→ **Task to complete**: Can you return every line of the items below word for word, with nothing changed?

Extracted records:
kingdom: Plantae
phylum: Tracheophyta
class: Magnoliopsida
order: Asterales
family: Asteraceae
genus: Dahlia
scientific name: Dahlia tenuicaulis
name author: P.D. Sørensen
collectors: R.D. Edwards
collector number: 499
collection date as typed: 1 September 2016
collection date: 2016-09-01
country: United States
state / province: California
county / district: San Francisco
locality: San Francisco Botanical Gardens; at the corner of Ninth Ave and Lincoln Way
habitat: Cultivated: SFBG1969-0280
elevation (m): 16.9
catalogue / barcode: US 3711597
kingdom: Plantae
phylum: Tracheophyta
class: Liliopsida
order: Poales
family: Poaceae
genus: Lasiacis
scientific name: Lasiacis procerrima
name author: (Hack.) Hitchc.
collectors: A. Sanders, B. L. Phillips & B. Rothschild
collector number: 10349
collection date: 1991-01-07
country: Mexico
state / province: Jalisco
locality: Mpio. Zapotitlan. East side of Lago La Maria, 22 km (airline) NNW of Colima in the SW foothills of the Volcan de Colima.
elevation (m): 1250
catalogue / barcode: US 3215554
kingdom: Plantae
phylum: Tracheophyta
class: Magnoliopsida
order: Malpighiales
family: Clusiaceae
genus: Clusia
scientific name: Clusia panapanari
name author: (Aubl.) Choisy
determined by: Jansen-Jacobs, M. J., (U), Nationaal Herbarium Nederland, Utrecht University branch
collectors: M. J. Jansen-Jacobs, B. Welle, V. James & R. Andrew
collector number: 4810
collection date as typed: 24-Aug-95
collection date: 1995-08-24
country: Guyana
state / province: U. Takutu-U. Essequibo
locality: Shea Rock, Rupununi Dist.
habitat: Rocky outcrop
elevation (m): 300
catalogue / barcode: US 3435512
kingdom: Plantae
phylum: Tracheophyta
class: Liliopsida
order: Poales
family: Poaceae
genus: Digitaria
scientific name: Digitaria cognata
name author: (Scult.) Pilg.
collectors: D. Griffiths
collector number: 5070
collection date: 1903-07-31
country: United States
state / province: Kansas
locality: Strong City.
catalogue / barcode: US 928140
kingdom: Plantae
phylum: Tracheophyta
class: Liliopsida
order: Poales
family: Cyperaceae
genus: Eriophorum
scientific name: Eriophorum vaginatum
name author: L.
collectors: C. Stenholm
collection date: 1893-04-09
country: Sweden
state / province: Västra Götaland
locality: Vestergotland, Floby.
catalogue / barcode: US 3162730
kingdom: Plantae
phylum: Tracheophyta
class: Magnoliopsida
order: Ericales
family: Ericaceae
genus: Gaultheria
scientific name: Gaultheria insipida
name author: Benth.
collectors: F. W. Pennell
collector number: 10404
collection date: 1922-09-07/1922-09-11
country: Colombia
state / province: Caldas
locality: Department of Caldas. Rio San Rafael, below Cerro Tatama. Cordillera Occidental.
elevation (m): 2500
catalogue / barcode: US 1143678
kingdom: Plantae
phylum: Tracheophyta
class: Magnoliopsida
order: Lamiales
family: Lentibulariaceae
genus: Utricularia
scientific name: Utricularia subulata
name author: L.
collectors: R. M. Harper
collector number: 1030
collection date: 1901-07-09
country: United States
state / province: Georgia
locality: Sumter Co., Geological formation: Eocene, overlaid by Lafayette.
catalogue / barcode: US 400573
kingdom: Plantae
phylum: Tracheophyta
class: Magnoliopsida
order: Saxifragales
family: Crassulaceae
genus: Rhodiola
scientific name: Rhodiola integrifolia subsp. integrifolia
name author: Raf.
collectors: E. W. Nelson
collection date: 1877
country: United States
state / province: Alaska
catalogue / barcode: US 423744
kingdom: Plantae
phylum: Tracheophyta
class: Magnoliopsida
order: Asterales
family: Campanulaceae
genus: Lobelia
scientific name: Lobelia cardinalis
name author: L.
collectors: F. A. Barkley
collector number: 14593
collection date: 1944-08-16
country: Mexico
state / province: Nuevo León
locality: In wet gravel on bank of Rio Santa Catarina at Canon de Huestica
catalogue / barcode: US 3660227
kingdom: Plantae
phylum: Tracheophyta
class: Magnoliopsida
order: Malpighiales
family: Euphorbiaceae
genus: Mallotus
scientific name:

→ **Answer below**:
kingdom: Plantae
phylum: Tracheophyta
class: Magnoliopsida
order: Asterales
family: Asteraceae
genus: Dahlia
scientific name: Dahlia tenuicaulis
name author: P.D. Sørensen
collectors: R.D. Edwards
collector number: 499
collection date as typed: 1 September 2016
collection date: 2016-09-01
country: United States
state / province: California
county / district: San Francisco
locality: San Francisco Botanical Gardens; at the corner of Ninth Ave and Lincoln Way
habitat: Cultivated: SFBG1969-0280
elevation (m): 16.9
catalogue / barcode: US 3711597
kingdom: Plantae
phylum: Tracheophyta
class: Liliopsida
order: Poales
family: Poaceae
genus: Lasiacis
scientific name: Lasiacis procerrima
name author: (Hack.) Hitchc.
collectors: A. Sanders, B. L. Phillips & B. Rothschild
collector number: 10349
collection date: 1991-01-07
country: Mexico
state / province: Jalisco
locality: Mpio. Zapotitlan. East side of Lago La Maria, 22 km (airline) NNW of Colima in the SW foothills of the Volcan de Colima.
elevation (m): 1250
catalogue / barcode: US 3215554
kingdom: Plantae
phylum: Tracheophyta
class: Magnoliopsida
order: Malpighiales
family: Clusiaceae
genus: Clusia
scientific name: Clusia panapanari
name author: (Aubl.) Choisy
determined by: Jansen-Jacobs, M. J., (U), Nationaal Herbarium Nederland, Utrecht University branch
collectors: M. J. Jansen-Jacobs, B. Welle, V. James & R. Andrew
collector number: 4810
collection date as typed: 24-Aug-95
collection date: 1995-08-24
country: Guyana
state / province: U. Takutu-U. Essequibo
locality: Shea Rock, Rupununi Dist.
habitat: Rocky outcrop
elevation (m): 300
catalogue / barcode: US 3435512
kingdom: Plantae
phylum: Tracheophyta
class: Liliopsida
order: Poales
family: Poaceae
genus: Digitaria
scientific name: Digitaria cognata
name author: (Scult.) Pilg.
collectors: D. Griffiths
collector number: 5070
collection date: 1903-07-31
country: United States
state / province: Kansas
locality: Strong City.
catalogue / barcode: US 928140
kingdom: Plantae
phylum: Tracheophyta
class: Liliopsida
order: Poales
family: Cyperaceae
genus: Eriophorum
scientific name: Eriophorum vaginatum
name author: L.
collectors: C. Stenholm
collection date: 1893-04-09
country: Sweden
state / province: Västra Götaland
locality: Vestergotland, Floby.
catalogue / barcode: US 3162730
kingdom: Plantae
phylum: Tracheophyta
class: Magnoliopsida
order: Ericales
family: Ericaceae
genus: Gaultheria
scientific name: Gaultheria insipida
name author: Benth.
collectors: F. W. Pennell
collector number: 10404
collection date: 1922-09-07/1922-09-11
country: Colombia
state / province: Caldas
locality: Department of Caldas. Rio San Rafael, below Cerro Tatama. Cordillera Occidental.
elevation (m): 2500
catalogue / barcode: US 1143678
kingdom: Plantae
phylum: Tracheophyta
class: Magnoliopsida
order: Lamiales
family: Lentibulariaceae
genus: Utricularia
scientific name: Utricularia subulata
name author: L.
collectors: R. M. Harper
collector number: 1030
collection date: 1901-07-09
country: United States
state / province: Georgia
locality: Sumter Co., Geological formation: Eocene, overlaid by Lafayette.
catalogue / barcode: US 400573
kingdom: Plantae
phylum: Tracheophyta
class: Magnoliopsida
order: Saxifragales
family: Crassulaceae
genus: Rhodiola
scientific name: Rhodiola integrifolia subsp. integrifolia
name author: Raf.
collectors: E. W. Nelson
collection date: 1877
country: United States
state / province: Alaska
catalogue / barcode: US 423744
kingdom: Plantae
phylum: Tracheophyta
class: Magnoliopsida
order: Asterales
family: Campanulaceae
genus: Lobelia
scientific name: Lobelia cardinalis
name author: L.
collectors: F. A. Barkley
collector number: 14593
collection date: 1944-08-16
country: Mexico
state / province: Nuevo León
locality: In wet gravel on bank of Rio Santa Catarina at Canon de Huestica
catalogue / barcode: US 3660227
kingdom: Plantae
phylum: Tracheophyta
class: Magnoliopsida
order: Malpighiales
family: Euphorbiaceae
genus: Mallotus
scientific name:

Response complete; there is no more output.